Energy giant EdF said this week that the new coalition government’s plan to axe the Infrastructure Planning Commission (IPC) would not hamper its new nuclear programme.
EdF is planning to build nuclear power stations at Hinkley Point in Somerset and Sizewell in Suffolk.
Its planning application for Hinkley Point was expected to be one of the first schemes examined by the IPC and it began considering applications on 1 March.
It was designed to fast-track projects of national importance, including a new round of new nuclear power stations.
However, the coalition government has vowed to scrap the IPC in its first parliament via the Decentralisation and Localism Bill. It was introduced in last month’s Queen’s Speech.
EdF said it was happy to push ahead under the coalition’s new system, which will retain national policy statements (NPS) as the basis for major planning decisions.

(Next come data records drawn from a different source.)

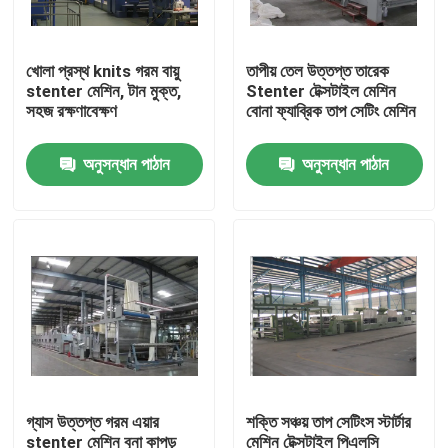
কারখানা ভ্রমণ
খোলা প্রস্থ knits গরম বায়ু
তাপীয় তেল উত্তপ্ত তারেক
stenter মেশিন, টান মুক্ত,
Stenter টেক্সটাইল মেশিন
সহজ রক্ষণাবেক্ষণ
বোনা ফ্যাব্রিক তাপ সেটিং মেশিন
মান নিয়ন্ত্রণ
অনুসন্ধান পাঠান
অনুসন্ধান পাঠান
যোগাযোগ করুন
খবর
উদ্ধৃতির জন্য আবেদন
স্টার্টার সমাপ্তি মেশিন
গ্যাস উত্তপ্ত গরম এয়ার
শক্তি সঞ্চয় তাপ সেটিংস স্টার্টার
তাপ সেটিং স্টার্টার
stenter মেশিন বুনা কাপড়
মেশিন টেক্সটাইল পিএলসি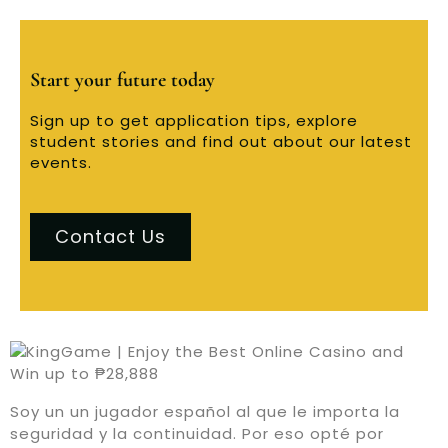
Start your future today
Sign up to get application tips, explore
student stories and find out about our latest
events.
Contact Us
Soy un un jugador español al que le importa la
seguridad y la continuidad. Por eso opté por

“Commitments are in place on a low carbon future and on planning reform for major infrastructure,” said an EdF spokesman.
“Vital next steps are for the NPS on energy infrastructure to be brought before Parliament for ratification by a vote, as set out in the coalition agreement.
Whether EdF could make an application to the IPC before it is formally disbanded remains unclear. The Department for Communities and Local Government said the coalition had pledged to change the IPC so any applications will be going through “the successor system”.
But the Department for Energy and Climate Change said it depended on the timing of applications.
“If submissions are made before the IPC is abolished, then the IPC will take the projects through, but if applications go in afterwards, then they will be seen by the new organisation,” said a spokesman.